How can a text file be converted from ANSI to UTF-

2019-02-16 21:45发布

问题:

I written a program with Delphi 7 which searches *.srt files on a hard drive. This program lists the path and name of these files in a memo. Now I need convert these files from ANSI to UTF-8, but I haven't succeeded.

回答1:

The Utf8Encode function takes a WideString string as parameter and returns a Utf-8 string.

Sample:

procedure ConvertANSIFileToUTF8File(AInputFileName, AOutputFileName: TFileName);
var
  Strings: TStrings;
begin
  Strings := TStringList.Create;
  try
    Strings.LoadFromFile(AInputFileName);
    Strings.Text := UTF8Encode(Strings.Text);
    Strings.SaveToFile(AOutputFileName);
  finally
    Strings.Free;
  end;
end;


回答2:

Take a look at GpTextStream which looks like it works with Delphi 7. It has the ability to read/write unicode files in older versions of Delphi (although does work with Delphi 2009) and should help with your conversion.



回答3:

var
  Latin1Encoding: TEncoding;
begin
  Latin1Encoding := TEncoding.GetEncoding(28591);
  try
       MyTStringList.SaveToFile('some file.txt', Latin1Encoding);
  finally
      Latin1Encoding.Free;
  end;
end;


回答4:

Please read the whole answer before you start coding.

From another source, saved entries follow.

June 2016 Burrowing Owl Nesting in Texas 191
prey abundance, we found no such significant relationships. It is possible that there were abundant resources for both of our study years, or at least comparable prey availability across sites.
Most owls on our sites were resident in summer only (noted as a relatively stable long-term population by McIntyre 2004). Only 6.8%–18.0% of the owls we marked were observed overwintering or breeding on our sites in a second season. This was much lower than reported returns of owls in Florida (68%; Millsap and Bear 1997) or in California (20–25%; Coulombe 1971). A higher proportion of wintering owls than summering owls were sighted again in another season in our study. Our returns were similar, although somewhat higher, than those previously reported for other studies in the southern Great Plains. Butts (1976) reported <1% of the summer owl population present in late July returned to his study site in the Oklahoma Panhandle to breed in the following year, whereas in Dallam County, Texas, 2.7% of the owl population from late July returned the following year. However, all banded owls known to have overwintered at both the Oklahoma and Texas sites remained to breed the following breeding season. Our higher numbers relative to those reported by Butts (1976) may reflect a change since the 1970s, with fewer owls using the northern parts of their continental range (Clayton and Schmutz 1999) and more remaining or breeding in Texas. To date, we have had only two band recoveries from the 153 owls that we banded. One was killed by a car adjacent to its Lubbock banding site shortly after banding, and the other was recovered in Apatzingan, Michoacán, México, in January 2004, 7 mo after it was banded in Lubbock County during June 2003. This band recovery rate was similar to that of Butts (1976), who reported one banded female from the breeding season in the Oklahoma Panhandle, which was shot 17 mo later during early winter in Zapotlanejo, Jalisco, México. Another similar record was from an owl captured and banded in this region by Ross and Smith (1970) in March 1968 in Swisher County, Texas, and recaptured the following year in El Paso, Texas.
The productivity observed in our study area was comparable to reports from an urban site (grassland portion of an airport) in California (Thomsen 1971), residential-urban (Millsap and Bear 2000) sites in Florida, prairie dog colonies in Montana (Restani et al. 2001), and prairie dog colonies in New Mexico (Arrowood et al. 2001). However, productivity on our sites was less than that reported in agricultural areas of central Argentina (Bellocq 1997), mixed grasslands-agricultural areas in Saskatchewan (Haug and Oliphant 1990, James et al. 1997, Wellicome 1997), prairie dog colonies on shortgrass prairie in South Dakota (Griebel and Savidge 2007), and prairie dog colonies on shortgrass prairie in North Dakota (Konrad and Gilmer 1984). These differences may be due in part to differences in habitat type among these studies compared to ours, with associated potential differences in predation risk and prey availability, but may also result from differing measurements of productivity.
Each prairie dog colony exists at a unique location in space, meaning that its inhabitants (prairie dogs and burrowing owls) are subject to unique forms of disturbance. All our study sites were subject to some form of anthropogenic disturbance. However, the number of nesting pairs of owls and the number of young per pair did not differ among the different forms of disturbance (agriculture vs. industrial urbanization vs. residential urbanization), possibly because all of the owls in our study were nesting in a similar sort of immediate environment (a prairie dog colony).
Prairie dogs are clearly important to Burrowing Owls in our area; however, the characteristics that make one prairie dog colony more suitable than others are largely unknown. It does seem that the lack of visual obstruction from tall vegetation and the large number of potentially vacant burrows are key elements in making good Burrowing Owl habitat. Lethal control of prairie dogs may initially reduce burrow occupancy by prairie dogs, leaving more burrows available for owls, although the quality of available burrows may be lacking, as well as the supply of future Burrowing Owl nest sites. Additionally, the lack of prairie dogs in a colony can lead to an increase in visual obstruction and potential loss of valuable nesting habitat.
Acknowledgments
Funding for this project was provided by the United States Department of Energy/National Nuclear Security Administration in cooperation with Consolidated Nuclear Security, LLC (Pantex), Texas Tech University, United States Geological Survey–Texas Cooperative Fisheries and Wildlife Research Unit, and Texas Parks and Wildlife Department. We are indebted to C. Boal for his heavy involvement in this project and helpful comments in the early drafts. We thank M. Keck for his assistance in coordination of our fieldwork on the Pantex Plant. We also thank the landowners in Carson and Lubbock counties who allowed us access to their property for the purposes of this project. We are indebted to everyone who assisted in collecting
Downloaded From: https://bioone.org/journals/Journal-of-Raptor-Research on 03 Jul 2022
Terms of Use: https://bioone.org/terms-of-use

The proper answer to question - and it is not the easy one - basically consist of tree steps:

  1. You have to determine the ANSI code page used on your computer. You can achieve this goal by using the GetACP() function from Windows API. (Important: you have to retrieve the codepage as soon as possible after the file name retrieval, because it can be changed by the user.)
  2. You must convert your ANSI string to Unicode by calling MultiByteToWideChar() Windows API function with the correct CodePage parameter (retrieved in the previous step). After this step you have an UTF-16 string (practically a WideString) containing the file name list.
  3. You have to convert the Unicode string to UTF-8 using UTF8Encode() or the WideCharToMultiByte() Windows API. This function will return an UTF-8 string you needed.

However this solution will return an UTF-8 string containing the input ANSI string, this probably is not the best way to solve your problems, since the file names may already be corrupted when the ANSI functions returned them, so proper file names are not guaranteed.


The proper solution to your problem is ways more complicated:

If you want to be sure that your file name list is exactly clean, you have to make sure it won't get converted to ANSI at all. You can do this by explicitly using the "W" version of the file handling API's. In this case - of course - you can not use TFileStream and other ANSI file handling objects, but the Windows API calls directly.

It is not that hard, but if you already have a complex framework built on e.g. TFileStream it could be a bit of a pain in the @ss. In this case the best solution is to create a TStream descendant that uses the appropriate API's.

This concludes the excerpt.